Justin Blackman was the only person from Wilson Preparatory Academy to participate.
A North Carolina teen who joined Wednesday's nationwide walkout movement found himself all alone when he got outside.
Tenth grader Justin Blackman was the only one of Wilson Preparatory Academy's 700 students to participate in the school walkout in support of gun law reform.
"I wasn't surprised because I asked around before most people didn't even know about it and the ones that did thought they were going to get in trouble so they had said they weren't going to go outside," Blackman told InsideEdition.com.
But the 16-year-old didn't get in trouble. He said the school superintendent affirmed his decision when he returned after 17 minutes.
"When I came back in, he said, 'You had the right to do that,'" Blackman recalled.
Though he was alone outside after leaving Spanish class, Blackman said other students at Wilson Prep were with him in spirit.
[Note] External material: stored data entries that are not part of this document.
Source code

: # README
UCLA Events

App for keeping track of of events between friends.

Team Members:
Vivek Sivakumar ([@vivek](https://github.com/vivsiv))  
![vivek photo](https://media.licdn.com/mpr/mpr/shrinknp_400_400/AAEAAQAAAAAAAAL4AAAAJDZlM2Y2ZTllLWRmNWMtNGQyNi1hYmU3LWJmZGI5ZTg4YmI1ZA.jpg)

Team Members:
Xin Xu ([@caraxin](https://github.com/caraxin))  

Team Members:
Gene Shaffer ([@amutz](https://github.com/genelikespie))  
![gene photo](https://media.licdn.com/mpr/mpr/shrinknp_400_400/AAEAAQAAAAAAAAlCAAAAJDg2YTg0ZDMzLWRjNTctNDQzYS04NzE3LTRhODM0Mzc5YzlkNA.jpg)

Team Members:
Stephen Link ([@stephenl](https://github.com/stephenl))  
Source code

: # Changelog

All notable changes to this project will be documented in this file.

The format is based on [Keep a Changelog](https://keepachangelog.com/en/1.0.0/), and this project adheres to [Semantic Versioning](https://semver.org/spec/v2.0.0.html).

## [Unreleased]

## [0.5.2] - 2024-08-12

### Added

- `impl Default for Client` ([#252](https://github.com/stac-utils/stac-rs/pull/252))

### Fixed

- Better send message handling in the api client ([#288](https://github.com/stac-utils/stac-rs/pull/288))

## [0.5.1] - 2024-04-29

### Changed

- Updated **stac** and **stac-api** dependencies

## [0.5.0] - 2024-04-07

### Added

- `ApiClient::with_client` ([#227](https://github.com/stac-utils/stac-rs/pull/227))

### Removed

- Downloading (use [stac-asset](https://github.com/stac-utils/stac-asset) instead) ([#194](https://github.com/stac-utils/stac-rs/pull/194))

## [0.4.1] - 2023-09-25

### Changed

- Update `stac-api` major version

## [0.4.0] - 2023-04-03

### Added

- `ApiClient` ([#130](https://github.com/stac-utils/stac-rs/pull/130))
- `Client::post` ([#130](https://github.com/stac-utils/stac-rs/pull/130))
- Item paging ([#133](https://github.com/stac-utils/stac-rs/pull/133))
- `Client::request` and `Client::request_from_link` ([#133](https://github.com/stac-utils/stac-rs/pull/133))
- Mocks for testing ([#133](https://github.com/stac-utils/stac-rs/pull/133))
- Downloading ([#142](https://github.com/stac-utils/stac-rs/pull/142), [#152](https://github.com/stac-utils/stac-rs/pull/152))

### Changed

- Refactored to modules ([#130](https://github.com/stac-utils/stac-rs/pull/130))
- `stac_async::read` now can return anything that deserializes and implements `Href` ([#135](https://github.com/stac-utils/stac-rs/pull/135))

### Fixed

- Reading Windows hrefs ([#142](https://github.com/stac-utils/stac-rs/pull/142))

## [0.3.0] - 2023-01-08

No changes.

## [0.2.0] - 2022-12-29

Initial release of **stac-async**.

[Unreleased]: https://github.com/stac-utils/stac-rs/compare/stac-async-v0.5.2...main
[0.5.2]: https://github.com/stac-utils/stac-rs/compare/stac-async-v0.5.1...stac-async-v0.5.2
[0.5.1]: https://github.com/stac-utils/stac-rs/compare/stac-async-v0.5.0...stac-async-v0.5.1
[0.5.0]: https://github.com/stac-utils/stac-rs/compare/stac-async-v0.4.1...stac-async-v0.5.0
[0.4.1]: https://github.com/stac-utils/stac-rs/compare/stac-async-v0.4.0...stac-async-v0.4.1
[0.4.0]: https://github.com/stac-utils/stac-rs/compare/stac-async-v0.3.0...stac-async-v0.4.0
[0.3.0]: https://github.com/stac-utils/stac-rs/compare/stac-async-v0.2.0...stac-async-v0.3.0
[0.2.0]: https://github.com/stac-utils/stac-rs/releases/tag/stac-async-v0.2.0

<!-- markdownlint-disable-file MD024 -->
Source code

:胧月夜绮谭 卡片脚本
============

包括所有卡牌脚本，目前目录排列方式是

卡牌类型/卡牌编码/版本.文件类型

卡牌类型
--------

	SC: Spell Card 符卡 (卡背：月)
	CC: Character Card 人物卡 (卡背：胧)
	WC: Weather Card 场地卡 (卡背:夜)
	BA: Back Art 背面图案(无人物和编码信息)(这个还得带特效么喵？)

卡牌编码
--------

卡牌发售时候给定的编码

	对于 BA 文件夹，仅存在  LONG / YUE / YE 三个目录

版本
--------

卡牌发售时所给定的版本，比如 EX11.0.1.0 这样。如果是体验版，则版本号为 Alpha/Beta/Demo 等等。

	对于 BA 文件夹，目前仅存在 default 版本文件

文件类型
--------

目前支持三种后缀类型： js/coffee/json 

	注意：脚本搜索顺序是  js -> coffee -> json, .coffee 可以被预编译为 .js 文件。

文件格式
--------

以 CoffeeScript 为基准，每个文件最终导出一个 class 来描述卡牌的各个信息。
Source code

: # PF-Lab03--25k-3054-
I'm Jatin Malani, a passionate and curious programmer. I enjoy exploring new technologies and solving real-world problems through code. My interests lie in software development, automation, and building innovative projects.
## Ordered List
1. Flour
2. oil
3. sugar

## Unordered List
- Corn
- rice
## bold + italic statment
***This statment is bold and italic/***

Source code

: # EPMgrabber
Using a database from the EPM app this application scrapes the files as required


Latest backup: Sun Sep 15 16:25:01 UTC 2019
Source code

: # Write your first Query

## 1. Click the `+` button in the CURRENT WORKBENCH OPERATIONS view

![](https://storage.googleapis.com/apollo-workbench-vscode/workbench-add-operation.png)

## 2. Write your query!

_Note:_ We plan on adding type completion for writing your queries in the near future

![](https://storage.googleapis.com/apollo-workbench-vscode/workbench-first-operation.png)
"They were in the class and they stopped class for 17 minutes," he said.
Likewise, thanks in part to the interconnected world in which these teens have been raised, Blackman was with those affected by shooting in Parkland, Fla.
"I was touched by it because so many happened and then this one, there's a YouTuber that used to go to that school and I used to watch her a while ago and I was like, 'Wow, she goes to that school. She could have died there,'" he said.
The Parkland shooting victims served as an inspiration for Blackman, along with the Marjory Stoneman Douglas survivors who descended on Washington soon after the mass shooting that claimed 17 lives.
"They seemed like they were good people," he said. "They had fun. They were, it's just sad how they were losing their life before they went into adulthood."